Related Rates: Fresh Take

Lumen Learning

Related Rates: Fresh Take

Show how quantities change using derivatives and explore how these changes are connected
Apply the chain rule to calculate how one changing quantity affects another

Related-Rates Problem-Solving

The Main Idea

Related rates problems involve finding the rate of change of one quantity when it’s related to another quantity whose rate of change is known.
Use the chain rule to relate the rates of change of different quantities.
Common Applications:
- Geometric problems (e.g., expanding circles, changing triangles)
- Physical scenarios (e.g., water flowing, objects moving)
Important Considerations:
- Draw a diagram if possible
- Don’t substitute values too early (before differentiation)
- Pay attention to units and sign conventions

Problem-Solving Strategy

Assign variables to all relevant quantities
Establish the given information and what needs to be found
Develop an equation relating the variables
Differentiate the equation with respect to time
Substitute known values and solve for the unknown rate

A conical water tank is being filled at a rate of $10 \text{ft}^3/\text{min}$ . The tank has a height of $12 \text{ft}$ and a base radius of $6 \text{ft}$ . At what rate is the water level rising when the water is $4 \text{ft}$ deep?

Assign variables:

$r$ = radius of water surface
$h$ = height of water
$V$ = volume of water

Given information:

$\frac{dV}{dt} = 10$ ft³/min
Tank height = $12$ ft, base radius = $6$ ft
Need to find $\frac{dh}{dt}$ when $h = 4$ ft

Develop equation:

Volume of a cone: $V = \frac{1}{3}\pi r^2h$
Similar triangles: $\frac{r}{h} = \frac{6}{12} = \frac{1}{2}$ , so $r = \frac{h}{2}$
$V = \frac{1}{3}\pi(\frac{h}{2})^2h = \frac{\pi}{12}h^3$

Differentiate with respect to time:

$\frac{dV}{dt} = \frac{\pi}{4}h^2\frac{dh}{dt}$

Substitute and solve:

$10 = \frac{\pi}{4}(4^2)\frac{dh}{dt}$
$\frac{dh}{dt} = \frac{10}{4\pi} \approx 0.796 , \text{ft}/\text{min}$

Therefore, when the water is $4 \text{ft}$ deep, it’s rising at a rate of approximately $0.796 \text{ft}/\text{min}$ .
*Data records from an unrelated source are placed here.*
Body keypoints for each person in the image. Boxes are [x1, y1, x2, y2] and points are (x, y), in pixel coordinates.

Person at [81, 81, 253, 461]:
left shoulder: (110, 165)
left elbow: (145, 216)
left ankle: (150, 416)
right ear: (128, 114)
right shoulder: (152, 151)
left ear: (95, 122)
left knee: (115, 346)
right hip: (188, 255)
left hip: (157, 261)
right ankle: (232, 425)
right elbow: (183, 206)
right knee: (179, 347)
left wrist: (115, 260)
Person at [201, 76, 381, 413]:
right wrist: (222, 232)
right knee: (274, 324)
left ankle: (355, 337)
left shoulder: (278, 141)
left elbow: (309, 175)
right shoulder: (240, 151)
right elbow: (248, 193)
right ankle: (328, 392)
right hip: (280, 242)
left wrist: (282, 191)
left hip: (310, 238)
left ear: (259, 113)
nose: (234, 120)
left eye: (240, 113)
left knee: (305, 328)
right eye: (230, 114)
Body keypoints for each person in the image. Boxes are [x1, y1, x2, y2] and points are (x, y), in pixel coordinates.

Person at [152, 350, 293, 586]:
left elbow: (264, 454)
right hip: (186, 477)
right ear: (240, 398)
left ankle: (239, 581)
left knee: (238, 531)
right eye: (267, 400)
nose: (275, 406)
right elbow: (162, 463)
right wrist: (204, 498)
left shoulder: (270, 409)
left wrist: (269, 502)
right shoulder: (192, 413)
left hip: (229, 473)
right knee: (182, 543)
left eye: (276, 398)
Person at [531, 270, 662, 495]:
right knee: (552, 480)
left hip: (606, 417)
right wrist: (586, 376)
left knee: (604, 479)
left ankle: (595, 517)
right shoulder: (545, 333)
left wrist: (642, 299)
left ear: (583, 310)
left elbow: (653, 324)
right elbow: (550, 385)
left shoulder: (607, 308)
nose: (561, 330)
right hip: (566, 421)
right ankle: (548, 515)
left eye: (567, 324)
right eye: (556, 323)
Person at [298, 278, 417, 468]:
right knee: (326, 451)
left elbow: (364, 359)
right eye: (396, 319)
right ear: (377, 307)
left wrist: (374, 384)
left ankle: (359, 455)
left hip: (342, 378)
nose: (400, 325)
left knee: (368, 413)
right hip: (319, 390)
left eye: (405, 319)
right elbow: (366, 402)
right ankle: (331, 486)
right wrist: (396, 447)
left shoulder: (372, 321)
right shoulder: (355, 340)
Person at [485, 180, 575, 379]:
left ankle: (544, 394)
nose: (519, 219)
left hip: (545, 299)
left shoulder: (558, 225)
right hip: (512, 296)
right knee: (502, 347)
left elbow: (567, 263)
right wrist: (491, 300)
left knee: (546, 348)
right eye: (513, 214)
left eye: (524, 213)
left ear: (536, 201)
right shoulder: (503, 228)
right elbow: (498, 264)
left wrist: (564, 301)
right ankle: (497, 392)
A street lamp is mounted at the top of a $15$ foot tall pole. A man $6$ feet tall walks away from the pole with a speed of $5 \text{ft}/\text{sec}$ along a straight path. At what rate is the tip of his shadow moving when he is $40 \text{feet}$ from the pole?

Assign variables:

$x$ = distance of man from pole
$s$ = length of shadow
$h$ = height of pole ( $15 , \text{ft}$ )
$H$ = height of man ( $6 , \text{ft}$ )

Given information:

$\frac{dx}{dt} = 5 , \text{ft}/\text{sec}$
$x = 40 , \text{ft}$
Need to find $\frac{ds}{dt}$

Develop equation:

Similar triangles: $\frac{s}{x+s} = \frac{h}{H}$
$\frac{15}{6} = \frac{x+s}{x}$
$5x = 2(x+s)$
$s = \frac{3x}{2} - x = \frac{x}{2}$

Differentiate with respect to time:

$\frac{ds}{dt} = \frac{1}{2}\frac{dx}{dt}$

Substitute and solve:

$\frac{ds}{dt} = \frac{1}{2}(5) = 2.5 , \text{ft}/\text{sec}$

Therefore, when the man is $40 \text{feet}$ from the pole, the tip of his shadow is moving at $2.5 \text{ft}/\text{sec}$ .

A circular oil slick is expanding at a constant rate of $2$ m²/sec. How fast is the radius of the slick increasing when the radius is $10$ meters?

Assign variables:

$A$ = area of oil slick
$r$ = radius of oil slick

Given information:

$\frac{dA}{dt} = 2 , \text{m}^2/\text{sec}$
$r = 10 , \text{m}$
Need to find $\frac{dr}{dt}$

Develop equation:

Area of a circle: $A = \pi r^2$

Differentiate with respect to time:

$\frac{dA}{dt} = 2\pi r\frac{dr}{dt}$

Substitute and solve:

$2 = 2\pi(10)\frac{dr}{dt}$
$\frac{dr}{dt} = \frac{2}{20\pi} = \frac{1}{10\pi} \approx 0.0318 , \text{m}/\text{sec}$

Therefore, when the radius of the oil slick is $10 \text{meters}$ , it’s expanding at a rate of approximately $0.0318 \text{m}/\text{sec}$ or $3.18 \text{cm}/\text{sec}$ .